Krueger has a unique way of adding txt in his work, including old signs among the bits of salvaged wood and other familiar objects that he uses.
The signs bring memory-laden advertising images and mundane slogans to the mix; they seem incongruous in their new surroundings, like resurrected references to a distant era.
Yet in this new context, what was once banal becomes poetic. In Dotti, for instance, an old Wonder Bread sign, complete with red, yellow and blue balloons, is included in the composition along with the words “Builds Strong”, from the bread’s slogan, “Helps Build Strong Bodies 12 Ways”.

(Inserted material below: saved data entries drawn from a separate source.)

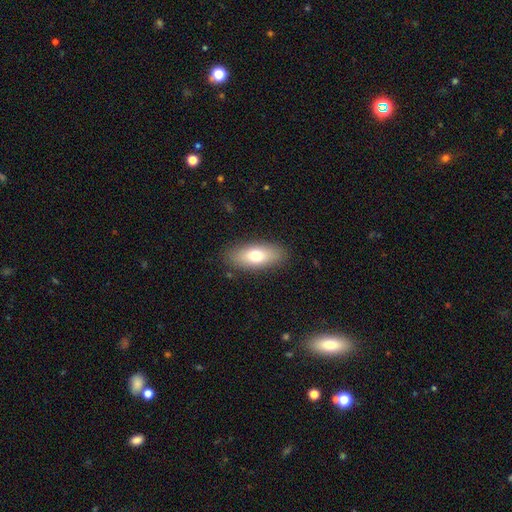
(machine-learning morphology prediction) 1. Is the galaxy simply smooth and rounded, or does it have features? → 73% smooth, 20% featured or disk, 7% star or artifact.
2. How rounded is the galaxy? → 81% in between, 15% cigar-shaped, 4% round.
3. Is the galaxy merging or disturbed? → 87% none, 10% minor disturbance, 3% major disturbance, 1% merger.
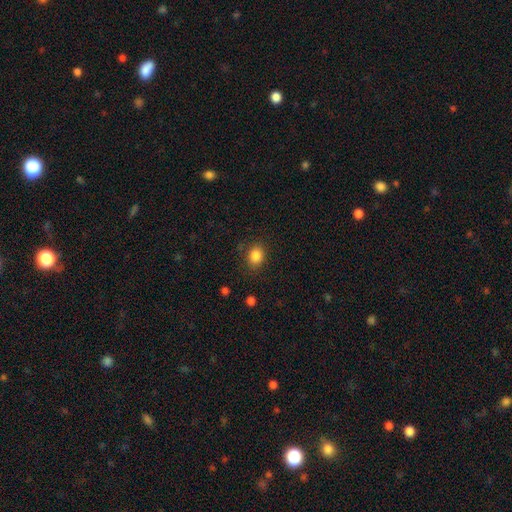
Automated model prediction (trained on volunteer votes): This is clearly a smooth galaxy (85%). How rounded: possibly round (53%). Merging: clearly none (83%).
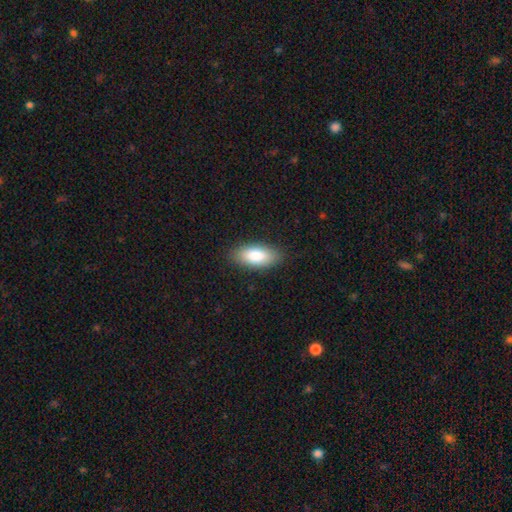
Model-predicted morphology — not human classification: Smooth or featured: smooth — 85% (featured or disk — 9%)
How rounded: in between — 87% (cigar-shaped — 11%)
Merging: none — 87% (minor disturbance — 10%)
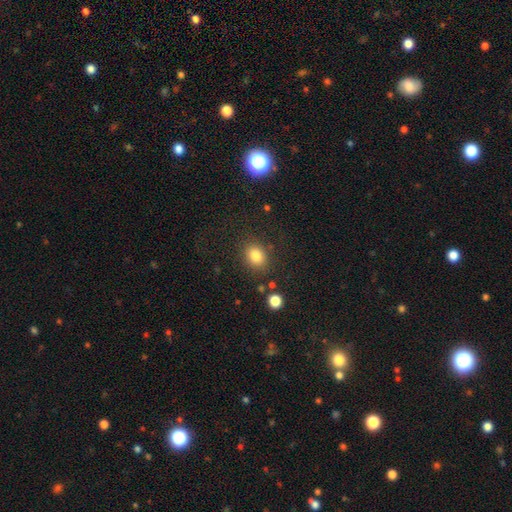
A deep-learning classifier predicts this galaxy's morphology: A smooth galaxy with no disk features (83%) that is round (54%).

Vote fractions:
- Smooth or featured? smooth: 83% / star or artifact: 11% / featured or disk: 6%
- How rounded? round: 54% / in between: 45% / cigar-shaped: 1%
- Merging? none: 82% / minor disturbance: 11% / major disturbance: 4% / merger: 3%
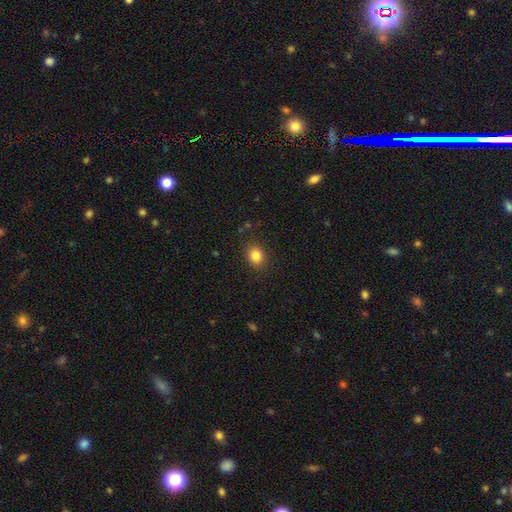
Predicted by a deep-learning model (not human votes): A smooth galaxy with no disk features (84%) that is round (58%). Merging: none (87%).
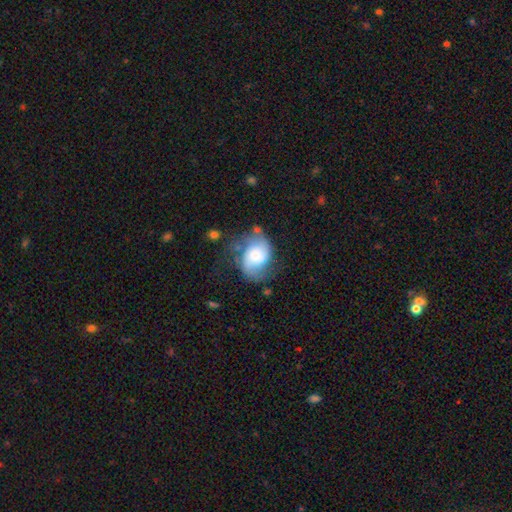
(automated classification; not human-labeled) Smooth or featured: featured or disk — 58% (smooth — 34%)
Edge-on disk: no — 97% (yes — 3%)
Bar: no — 66% (weak — 28%)
Spiral arms: yes — 86% (no — 14%)
Bulge size: moderate — 32% (small — 28%)
Merging: none — 46% (minor disturbance — 28%)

Anyone who was a child in the 1950s and ‘60s is immediately taken back to that era by the familiar image and struck by the irony in the words.

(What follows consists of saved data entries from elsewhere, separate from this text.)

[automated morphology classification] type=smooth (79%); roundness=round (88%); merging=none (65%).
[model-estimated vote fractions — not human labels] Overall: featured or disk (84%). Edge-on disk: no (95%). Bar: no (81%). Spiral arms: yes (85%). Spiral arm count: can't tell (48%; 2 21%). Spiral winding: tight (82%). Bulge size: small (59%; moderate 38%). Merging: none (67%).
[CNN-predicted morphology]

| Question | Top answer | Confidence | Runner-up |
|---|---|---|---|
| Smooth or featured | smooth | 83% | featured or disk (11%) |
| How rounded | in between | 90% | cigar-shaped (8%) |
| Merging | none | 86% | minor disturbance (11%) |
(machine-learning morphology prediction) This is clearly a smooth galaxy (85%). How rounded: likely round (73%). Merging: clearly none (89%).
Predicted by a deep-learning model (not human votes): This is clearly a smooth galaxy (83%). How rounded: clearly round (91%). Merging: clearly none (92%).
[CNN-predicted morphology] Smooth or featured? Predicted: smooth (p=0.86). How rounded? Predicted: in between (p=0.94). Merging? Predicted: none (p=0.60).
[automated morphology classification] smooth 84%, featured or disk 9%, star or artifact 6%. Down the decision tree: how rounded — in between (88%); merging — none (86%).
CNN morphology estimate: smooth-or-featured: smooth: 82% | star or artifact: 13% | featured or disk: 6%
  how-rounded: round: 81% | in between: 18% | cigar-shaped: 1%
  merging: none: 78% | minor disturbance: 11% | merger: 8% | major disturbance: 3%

Advertising, like art, can work on many levels: The inclusion of signs and text pay homage to the past, but they do so with an undercurrent of tongue-in-cheek humor.
The dynamic between abstract and recognizable objects is another element that brings life to Krueger’s compositions.

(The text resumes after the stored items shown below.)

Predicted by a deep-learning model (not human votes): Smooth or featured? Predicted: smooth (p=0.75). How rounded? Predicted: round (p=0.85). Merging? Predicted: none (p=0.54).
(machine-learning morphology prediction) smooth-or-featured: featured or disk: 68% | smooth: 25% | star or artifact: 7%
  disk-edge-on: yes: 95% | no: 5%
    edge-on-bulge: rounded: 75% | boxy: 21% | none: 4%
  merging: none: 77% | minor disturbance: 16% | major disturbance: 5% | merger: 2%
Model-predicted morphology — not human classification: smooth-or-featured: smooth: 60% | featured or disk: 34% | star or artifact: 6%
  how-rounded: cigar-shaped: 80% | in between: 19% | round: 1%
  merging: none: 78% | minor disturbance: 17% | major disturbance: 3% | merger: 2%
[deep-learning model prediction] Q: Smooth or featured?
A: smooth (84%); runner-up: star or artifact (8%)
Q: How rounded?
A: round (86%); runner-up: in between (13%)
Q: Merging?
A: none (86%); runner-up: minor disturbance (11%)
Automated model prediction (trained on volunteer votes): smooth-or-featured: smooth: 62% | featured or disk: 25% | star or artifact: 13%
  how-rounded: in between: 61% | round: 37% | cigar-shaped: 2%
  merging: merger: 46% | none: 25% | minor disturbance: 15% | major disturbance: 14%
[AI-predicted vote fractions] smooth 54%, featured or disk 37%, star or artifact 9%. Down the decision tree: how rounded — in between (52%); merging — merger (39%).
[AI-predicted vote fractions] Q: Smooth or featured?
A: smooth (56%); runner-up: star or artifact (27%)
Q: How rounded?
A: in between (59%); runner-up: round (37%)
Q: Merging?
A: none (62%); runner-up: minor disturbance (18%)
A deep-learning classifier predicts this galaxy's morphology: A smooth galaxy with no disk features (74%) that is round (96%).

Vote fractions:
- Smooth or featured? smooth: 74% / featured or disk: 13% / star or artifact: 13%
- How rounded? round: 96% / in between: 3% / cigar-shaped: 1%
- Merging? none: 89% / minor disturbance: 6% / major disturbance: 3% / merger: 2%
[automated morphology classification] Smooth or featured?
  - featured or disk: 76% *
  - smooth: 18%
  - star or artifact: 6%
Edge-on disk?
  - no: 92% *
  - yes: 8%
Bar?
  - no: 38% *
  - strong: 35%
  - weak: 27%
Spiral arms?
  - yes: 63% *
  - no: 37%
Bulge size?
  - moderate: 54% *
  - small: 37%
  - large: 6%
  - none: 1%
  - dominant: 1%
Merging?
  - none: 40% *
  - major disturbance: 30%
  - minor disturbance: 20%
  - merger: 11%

Each work is made up of a combination of objects, some simply shapes, some clearly familiar in history and purpose and some with a distinctly utilitarian flavor that cannot quite be pinned down. Each work is a lively tussle between these three kinds of materials.
In “Sport”, a large E, a runaway from an eye chart, coexists with a small yellow metal plate and apiece of green wood in the shape of a toy ship. This sits on the top of a curved shape that could be part of rudder. Or maybe it’s the top of a porch post?
It doesn’t really matter. These are lively, playful pieces that take us on a journey to the past and look back again, effectively engaging our imaginations along the way.”
Nancy Saucer, Washington Post, December, 2000
 
“The most impressive sculpture among the six he’s showing is “York”, which joins a sheet-hued metal to a black-painted portion of a wooden newel post from which must have been a Victorian mantle. The wall-hung assemblage’s project components amount to horizonal sequence of red, black, blue and a light gray pushing out to space. Besides being a simple exercise in form and color, this assemblage has a specific historical reference, thanks to the Eastlake-style carvings in the fragmentary mantle.”
Mike Giuliano, Baltimore City Paper, January  2000
 
“Keith Krueger’s assemblages entitled “Lost and Found” are beautiful piece that bear no pretensions. Krueger’s work is very literal the titles refer directly to where the piece were collected or are inspired by what a single component might remind him of. There is something endearing to me about an artist who “lays it all out before us” without the artistic pomposity. To me, he has the approach of a craftsman although he no mechanical abilities. Many of the pieces are assembled as he finds them, others” smashed” into place. They are however with considerable skill and design sense. Although there are a lot of “assemblages” out there that utilize found objects few are constructed with such restraint. These were my favorite works in the show, check out “Pyramid” and “Baron”.”
Stuart Greenwell, Articulate
Washington & Baltimore Art Review, June 1995
 
 
“Krueger, an admirer of Rauschenberg, combines a painterly eye with an assemblagists’ soul. Lost and Found are colorful wall mounted mixed media assemblages and free standing sculptures, reflecting the detritus or roadside culture. His training in architecture and a as painter can be sensed in the formal way he arranges colorful objects in space, usually concentrating his relief sculptures on the frontal plane. The more simple the arraignment, the more complex the thought, such as baron, which demonstrates a lovely consideration of form and structure working together.”